If you are confused about the effect the sensor size makes to your image quality you are not alone. In this post, I try to explain a good part of these problems. I try to do that without any math. But I assume some basic background in photography.
We wish to learn about the effect of a smaller sensor size to the depth of field, the background blurriness and the noise. Those are important ingredients for the image quality. For portraits, we wish to have a noise free and blurry background. For night shots, we wish to have as little noise as possible.
Let us do a thought experiment to understand the topic. Imagine, we could make the world smaller by a factor of 2 in all dimensions. We would shrink a full frame camera to a 4/3 camera. The shrunken camera is then said to have a crop factor of 2. Note that we shrink everything to half its size: the sensor width and height (e.g. from 36 x 24 to 18 x 12), the focal length (e.g. from 50mm to 25mm) and the open width of the aperture at any given F stop (e.g. from 5mm to 2.5mm).

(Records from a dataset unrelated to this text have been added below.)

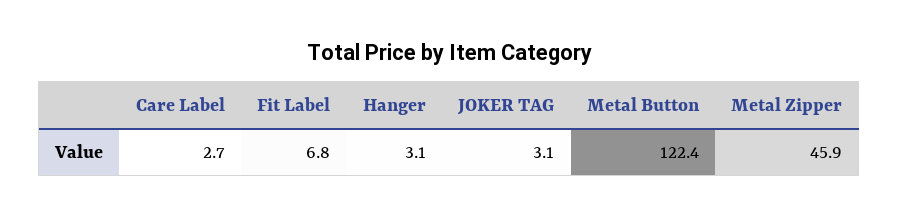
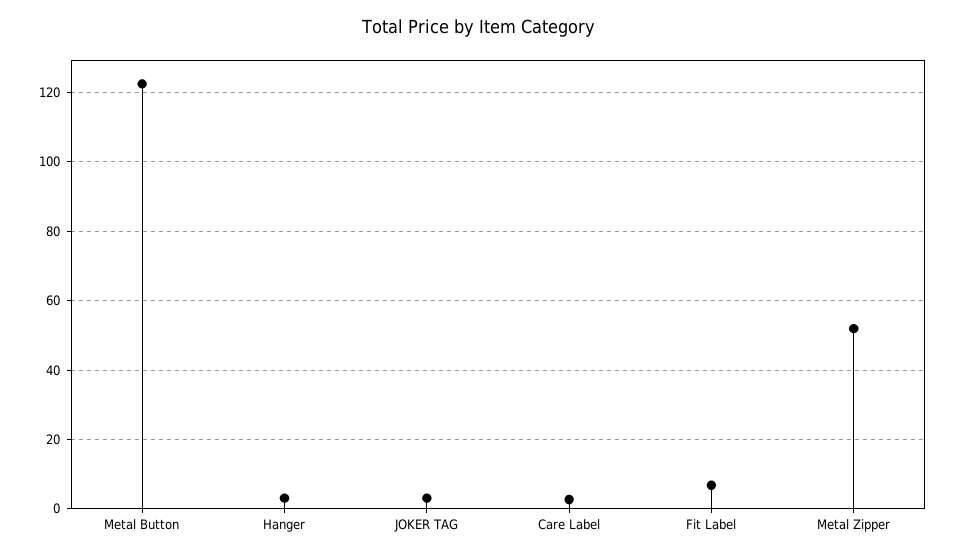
  {
    "Care Label": 2.7,
    "Fit Label": 6.8,
    "Hanger": 3.1,
    "JOKER TAG": 3.1,
    "Metal Button": 122.4,
-   "Metal Zipper": 45.9
+   "Metal Zipper": 52
  }

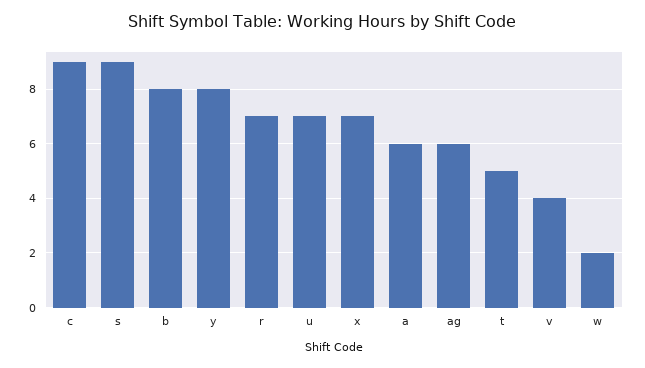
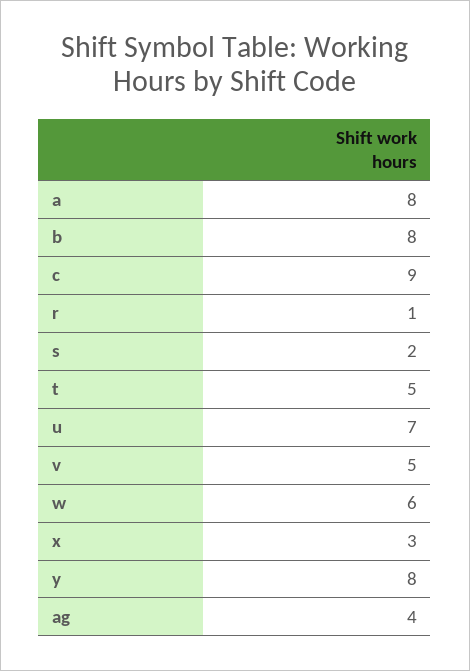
  {
    "c": 9,
-   "s": 9,
+   "s": 2,
    "b": 8,
    "y": 8,
-   "r": 7,
+   "r": 1,
    "u": 7,
-   "x": 7,
+   "x": 3,
-   "a": 6,
+   "a": 8,
-   "ag": 6,
+   "ag": 4,
    "t": 5,
-   "v": 4,
+   "v": 5,
-   "w": 2
+   "w": 6
  }

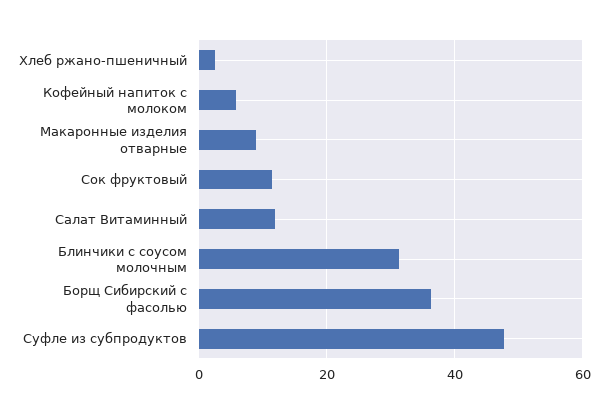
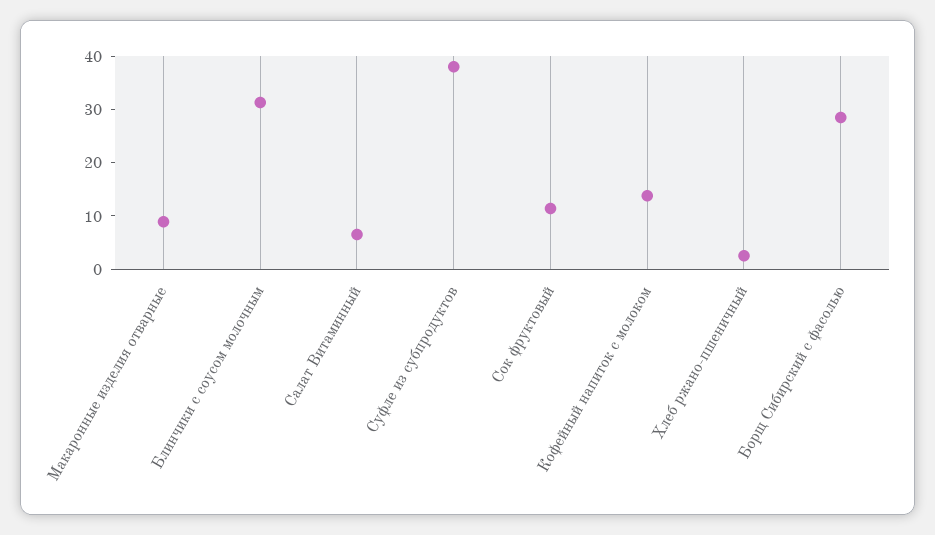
  {
    "Хлеб ржано-пшеничный": 2,
-   "Кофейный напиток с молоком": 6,
+   "Кофейный напиток с молоком": 14,
    "Макаронные изделия отварные": 8,
    "Сок фруктовый": 12,
-   "Салат Витаминный": 12,
+   "Салат Витаминный": 6,
    "Блинчики с соусом молочным": 32,
-   "Борщ Сибирский с фасолью": 36,
+   "Борщ Сибирский с фасолью": 28,
-   "Суфле из субпродуктов": 48
+   "Суфле из субпродуктов": 38
  }

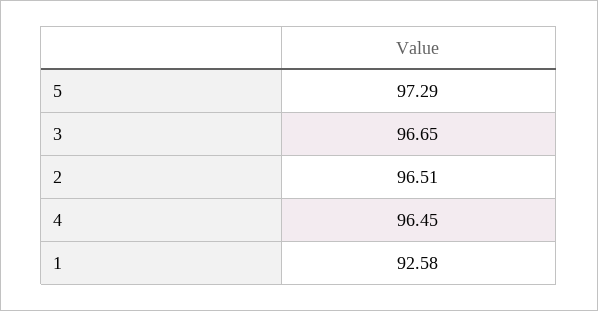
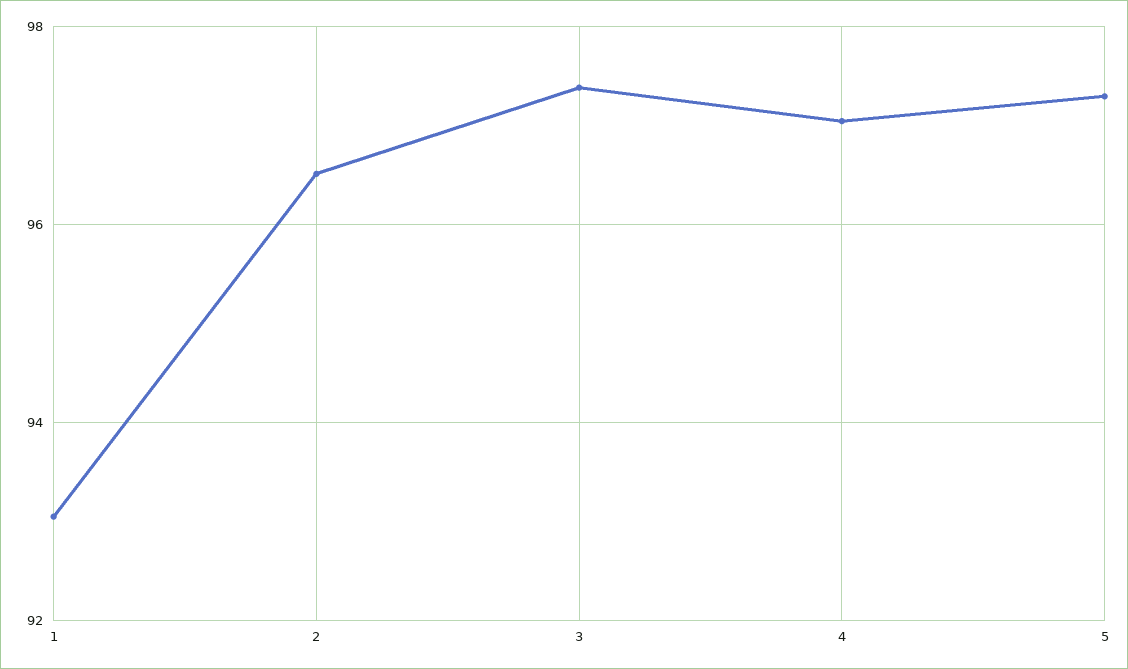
  {
    "5": 97.29,
-   "3": 96.65,
+   "3": 97.4,
    "2": 96.51,
-   "4": 96.45,
+   "4": 97,
-   "1": 92.58
+   "1": 93
  }

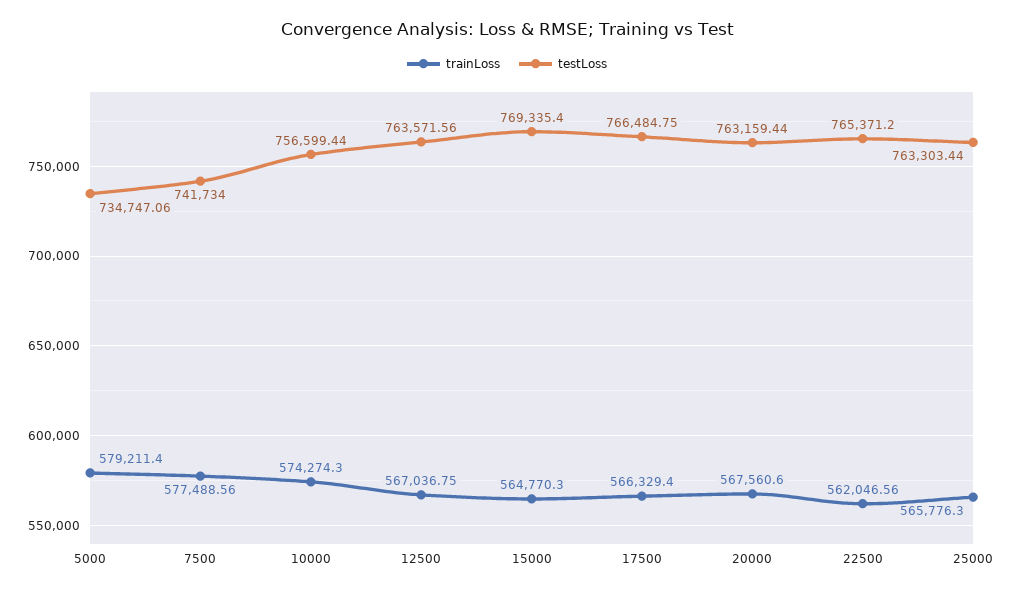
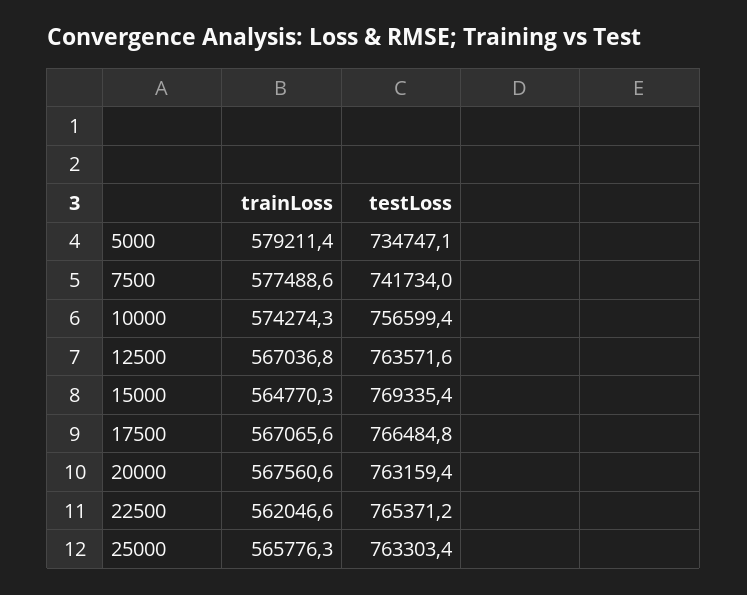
  {
    "trainLoss": {
      "5000": 579211.4,
      "7500": 577488.56,
      "10000": 574274.3,
      "12500": 567036.75,
      "15000": 564770.3,
-     "17500": 566329.4,
+     "17500": 567065.6,
      "20000": 567560.6,
      "22500": 562046.56,
      "25000": 565776.3
    },
    "testLoss": {
      "5000": 734747.06,
      "7500": 741734,
      "10000": 756599.44,
      "12500": 763571.56,
      "15000": 769335.4,
      "17500": 766484.75,
      "20000": 763159.44,
      "22500": 765371.2,
      "25000": 763303.44
    }
  }

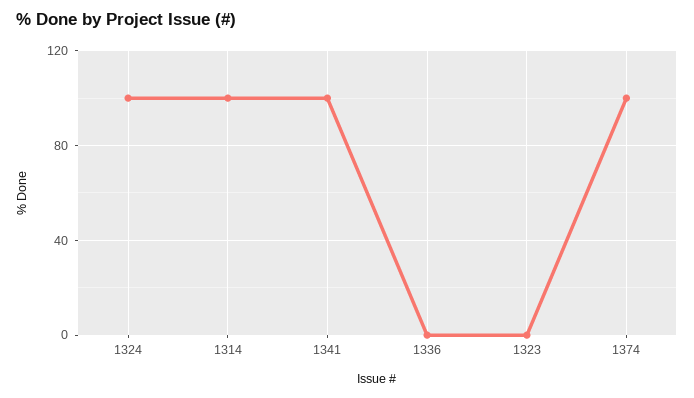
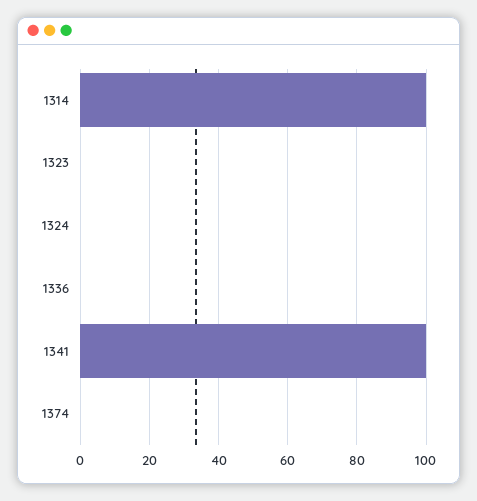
  {
-   "1324": 100,
+   "1324": 0,
    "1314": 100,
    "1341": 100,
    "1336": 0,
    "1323": 0,
-   "1374": 100
+   "1374": 0
  }

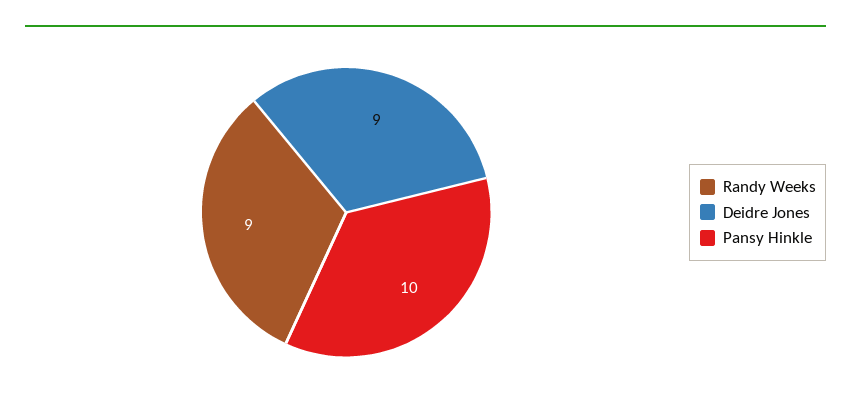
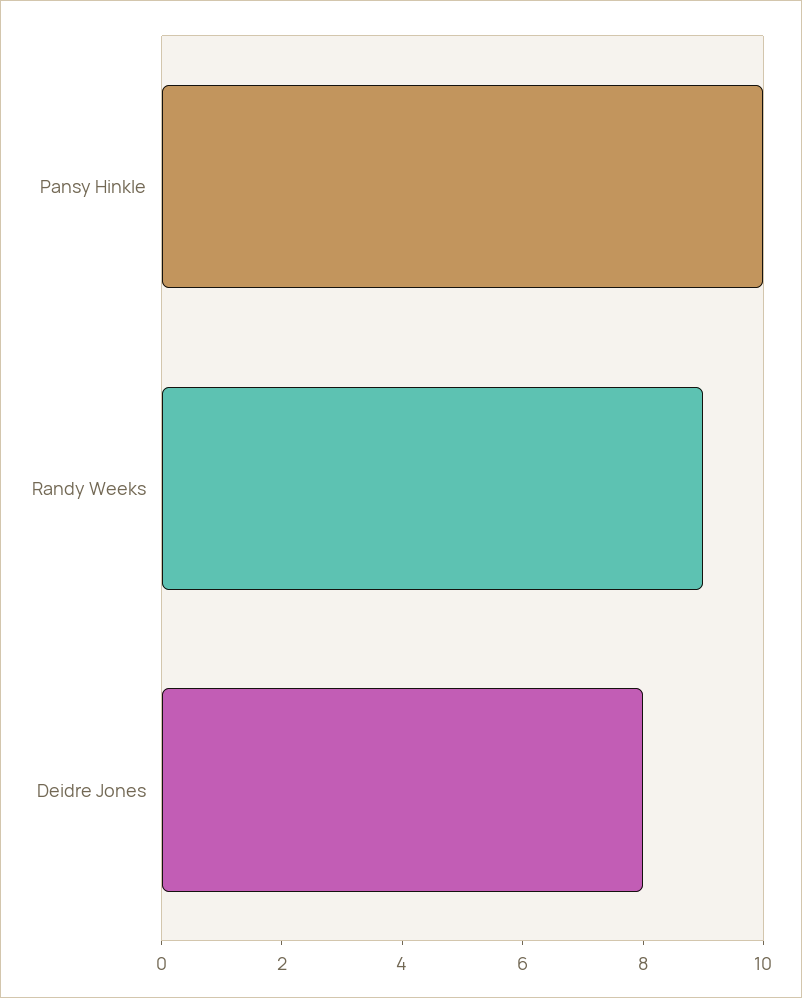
  {
    "Randy Weeks": 9,
-   "Deidre Jones": 9,
+   "Deidre Jones": 8,
    "Pansy Hinkle": 10
  }

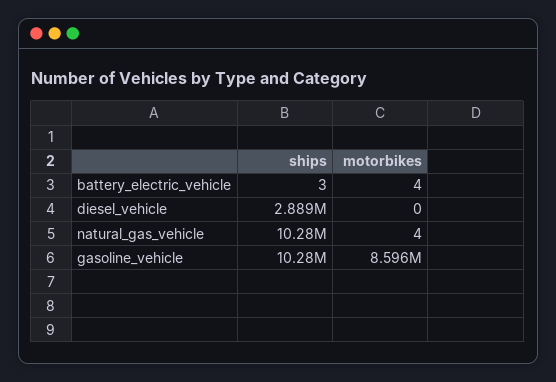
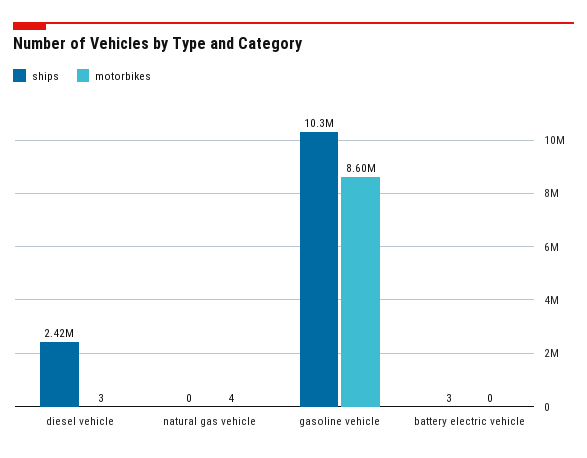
  {
    "ships": {
      "battery_electric_vehicle": 3,
-     "diesel_vehicle": 2889000,
+     "diesel_vehicle": 2420000,
-     "natural_gas_vehicle": 10280000,
+     "natural_gas_vehicle": 0,
      "gasoline_vehicle": 10280000
    },
    "motorbikes": {
-     "battery_electric_vehicle": 4,
+     "battery_electric_vehicle": 0,
-     "diesel_vehicle": 0,
+     "diesel_vehicle": 3,
      "natural_gas_vehicle": 4,
      "gasoline_vehicle": 8596000
    }
  }

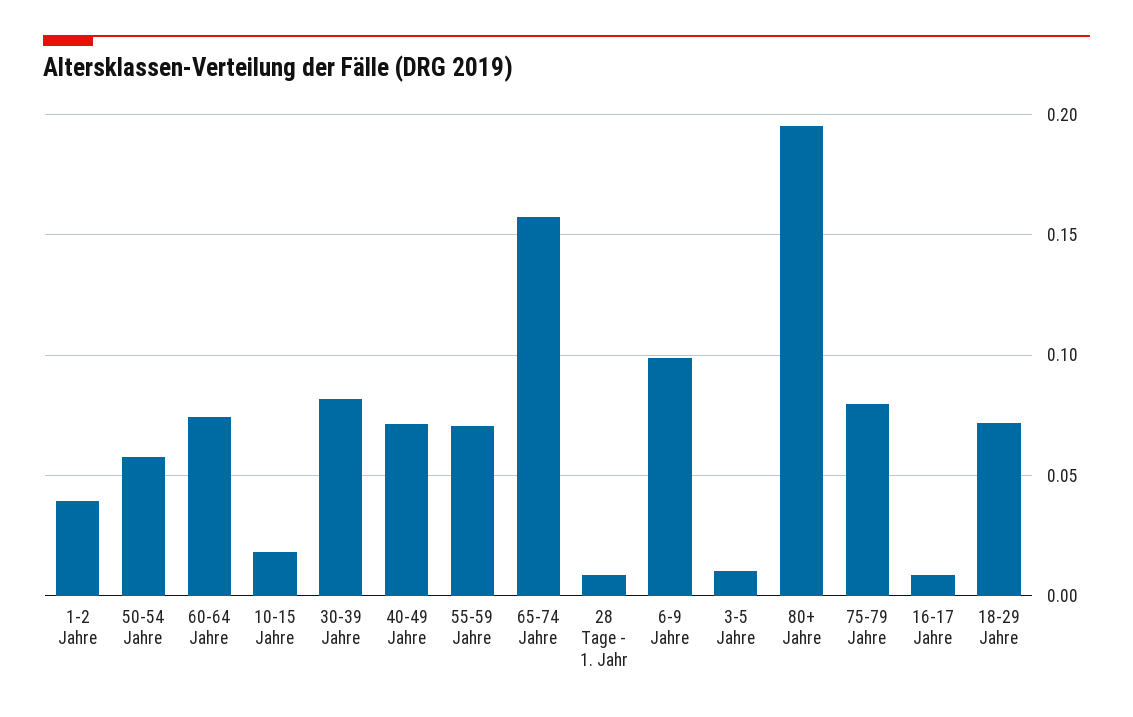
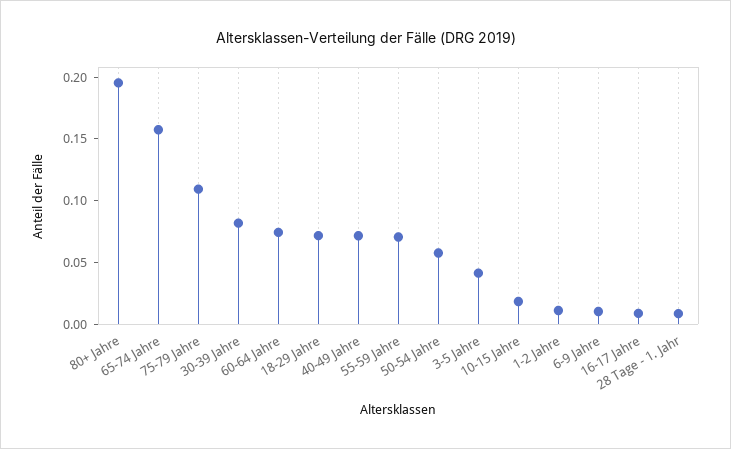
  {
-   "1-2 Jahre": 0.04,
+   "1-2 Jahre": 0.01,
    "50-54 Jahre": 0.06,
    "60-64 Jahre": 0.075,
    "10-15 Jahre": 0.02,
    "30-39 Jahre": 0.08,
    "40-49 Jahre": 0.07,
    "55-59 Jahre": 0.07,
    "65-74 Jahre": 0.155,
    "28 Tage - 1. Jahr": 0.01,
-   "6-9 Jahre": 0.1,
+   "6-9 Jahre": 0.01,
-   "3-5 Jahre": 0.01,
+   "3-5 Jahre": 0.04,
    "80+ Jahre": 0.195,
-   "75-79 Jahre": 0.08,
+   "75-79 Jahre": 0.11,
    "16-17 Jahre": 0.01,
    "18-29 Jahre": 0.07
  }

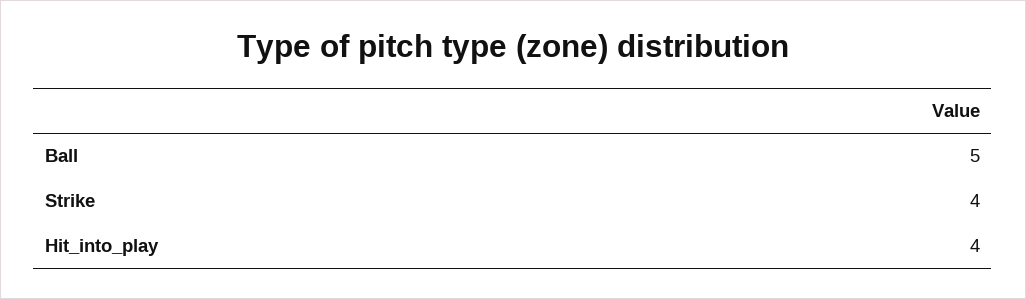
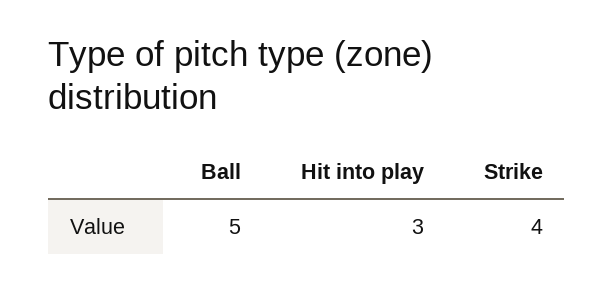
  {
    "Ball": 5,
    "Strike": 4,
-   "Hit_into_play": 4
+   "Hit_into_play": 3
  }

First of all, the angle of view remains exactly the same for our 25mm lens compared to the 50mm in full frame. So the image shows the same things as before, even if we would not shrink the world.
Moreover, the light that comes through the lens is only 1/4 of the light, since our aperture has only 1/4 of the area than before. But the distance to the sensor plane is only 1/2, and so we get the same amount of light per square mm. If we used film we would get the same exposure. That explains why we compute the F stop by dividing the aperture by the focal length. This stays the same in our shrunken camera. Thus we use F8 no matter what size of camera we have.
But some important things change.
(1) Our light is on the same level for the smaller camera. So each pixel gets only 1/4 of the light. Remember that the pixels are smaller too. But the pixels produce the same amount of noise. The noise does not depend much on the size of the pixel. Thus the noise level in relation to the signal strength for each pixel increases by quite an amount. We can say by a factor 4. The image gets noisier.
(2) The objects do not shrink or get closer by a factor of 2. If they would we’d get the same depth of field and blurriness in our image. But a man in 10 meters distance is still the same in the same distance. So we have to change our focus by moving the lens further to the sensor plane. Of course, the camera will do that for us automatically. The effect of this is known to any photographer and is quite obvious: If we focus on something further away the background gets sharper. For practical purposes we can say it gets twice as sharp when the distance is doubled.
What that means is that you get a less blurry background and more noise at the same settings.
That’s bad. The good point is that you also get a larger depth of field around the object if you need that.
To compensate for this you can double the aperture size, i.e., increase by two stops (e.g. from F4 to F2), and decrease your ISO by two stops to compensate (e.g. from ISO 400 to ISO 100). Your sensor will then get the same amount of light and your noise will be the same. Moreover, your background blurriness is the same too. It is a bit complicated to compute, but your depth of field around your object will also be approximately the same. You get the same image quality.
In terms of image quality for images with an object and a background, you can replace a full frame 80mm lens at ISO400 and F4 with a 40mm lens for your 4/3 system at ISO100 and F2.
But, of course, your full frame lens might allow you to shoot at ISO100 and F2. You have no chance to cope with this on a 4/3 system. For you would need ISO25 and F1. The full frame camera offers more opportunities. It is also more bulky and expensive.
If you do not care about the background or you want more sharpness all across the frame the small camera seems to favor you. But you still have more noise at the same settings.
In terms of noise for night photography or landscapes, you get the same noise with ISO400 on the full frame and with ISO100 on a 4/3 system. To compensate, you need more light by increasing the aperture or the exposure time.
By the way, measurements at various camera sites in the net confirm this finding. With the same F stop on the same image, the full frame camera can be shot at ISO 800, the APS-C camera at ISO 400 and the 4/3 camera at ISO 200, and all will produce the same noise. Pictures will still look different due to the different background blurriness.